Statements displayed on the MN Sesquicentennial Commission's site:
"The Minnesota Sesquicentennial Commission is committed to raising awareness and educating Minnesotans about
our past, recognizing the indigenous people of Minnesota, and learning from complex and diverse cultures
that have come and continue to come to Minnesota."
"As StarTribune columnist Lori Sturdevant wrote in October, 2007, 'There's likely no better opportunity for some
serious truth-telling about early Minnesota than the yearlong history lesson this state is about to commence.'"
"The lesson should reveal this truth: Minnesotans share a place, a climate, a government. But they do not
share one culture. They never did. And this state's success -- maybe now more than ever -- depends on its
people's ability to respect cultures other than their own and peacefully resolve conflict between cultures."
The staff of the Minnesota Sesquicentennial Commission have a page on their web site titled May is American Indian
Month in Minnesota. The statement is intended to "...bear witness to the tragic side of Minnesota Statehood
in 1858 and acknowledge the pain, loss and suffering of the Native American culture in Minnesota."

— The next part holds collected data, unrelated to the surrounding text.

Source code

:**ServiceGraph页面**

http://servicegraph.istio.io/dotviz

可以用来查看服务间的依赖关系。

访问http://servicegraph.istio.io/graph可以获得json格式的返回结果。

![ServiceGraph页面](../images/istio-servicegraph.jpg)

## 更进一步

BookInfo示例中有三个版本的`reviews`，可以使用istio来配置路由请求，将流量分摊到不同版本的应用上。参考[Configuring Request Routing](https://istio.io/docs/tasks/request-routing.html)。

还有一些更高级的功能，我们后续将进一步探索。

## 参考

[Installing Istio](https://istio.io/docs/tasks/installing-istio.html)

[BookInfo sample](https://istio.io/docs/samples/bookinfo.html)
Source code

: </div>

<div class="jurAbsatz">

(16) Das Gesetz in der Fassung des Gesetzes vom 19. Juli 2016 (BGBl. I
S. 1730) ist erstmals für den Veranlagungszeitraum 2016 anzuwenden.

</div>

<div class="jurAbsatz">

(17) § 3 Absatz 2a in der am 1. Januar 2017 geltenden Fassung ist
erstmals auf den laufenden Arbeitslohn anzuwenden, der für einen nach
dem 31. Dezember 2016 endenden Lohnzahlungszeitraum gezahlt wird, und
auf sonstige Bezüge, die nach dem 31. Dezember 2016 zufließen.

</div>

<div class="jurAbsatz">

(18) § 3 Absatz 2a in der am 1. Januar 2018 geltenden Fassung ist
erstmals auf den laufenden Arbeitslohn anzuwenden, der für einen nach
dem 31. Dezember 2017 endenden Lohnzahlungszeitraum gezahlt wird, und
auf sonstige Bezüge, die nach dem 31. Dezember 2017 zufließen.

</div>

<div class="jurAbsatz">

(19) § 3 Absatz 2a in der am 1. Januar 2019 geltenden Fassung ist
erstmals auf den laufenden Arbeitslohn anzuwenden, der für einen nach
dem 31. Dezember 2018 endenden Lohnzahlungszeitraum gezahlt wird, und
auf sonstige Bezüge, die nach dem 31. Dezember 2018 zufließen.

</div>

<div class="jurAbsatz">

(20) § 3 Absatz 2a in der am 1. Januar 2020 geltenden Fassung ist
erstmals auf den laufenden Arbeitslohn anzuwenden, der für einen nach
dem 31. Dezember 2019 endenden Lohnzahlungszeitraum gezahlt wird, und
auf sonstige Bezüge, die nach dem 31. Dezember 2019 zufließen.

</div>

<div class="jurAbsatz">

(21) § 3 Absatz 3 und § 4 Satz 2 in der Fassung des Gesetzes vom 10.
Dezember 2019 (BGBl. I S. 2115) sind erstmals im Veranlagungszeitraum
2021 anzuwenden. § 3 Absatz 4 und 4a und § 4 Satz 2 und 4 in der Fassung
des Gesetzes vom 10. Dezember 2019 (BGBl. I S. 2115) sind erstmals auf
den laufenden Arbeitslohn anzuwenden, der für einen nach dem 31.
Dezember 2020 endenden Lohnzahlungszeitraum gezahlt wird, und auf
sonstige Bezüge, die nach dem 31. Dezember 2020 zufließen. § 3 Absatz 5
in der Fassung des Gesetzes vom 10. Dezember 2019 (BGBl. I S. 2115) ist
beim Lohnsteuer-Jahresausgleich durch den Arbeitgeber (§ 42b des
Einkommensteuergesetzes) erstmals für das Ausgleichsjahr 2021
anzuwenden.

The Sesquicentennial Commission and its volunteers will strive to increase pride in Minnesota by:
(2.) Raising awareness and educating Minnesotans by telling the stories of our past, recognizing the indigenous
people of Minnesota, learning from them..."
The public is being asked to get involved. Griff Wigley, Project Leader of SACNAP, posted a comment of mine
on the SACNAP blog site, which includes a link to my (on-line)
Dakota Human Rights Violations In Anoka
document. Anoka is located within the Dakota's Wakan/"Mille Lac" (northcentral MN) or
Wakan/"Rum" River Watershed ancestral/traditional homeland.
Mr. Wigley recently informed me that he will soon post my (on-line)
Healing the painful wounds of a
genocide in Minnesota article.
Also, Waziyatawin Angela Wilson, historian and a leading MN Dakota Indian activist, has information about
her perspective on Minnesota's genocidal history display on SACNAP’s blog site. In an audio/recorded radio
broadcast, Wilson said that she hopes that the Dakota will eventually regain some of their Mille Lacs (northcentral MN)
ancestral homeland wild rice grounds. In respect to my (on-line) Regaining The Dakota's Sacred Mille Lacs
Ancestral Homeland article, Wilson told me "your doing good work".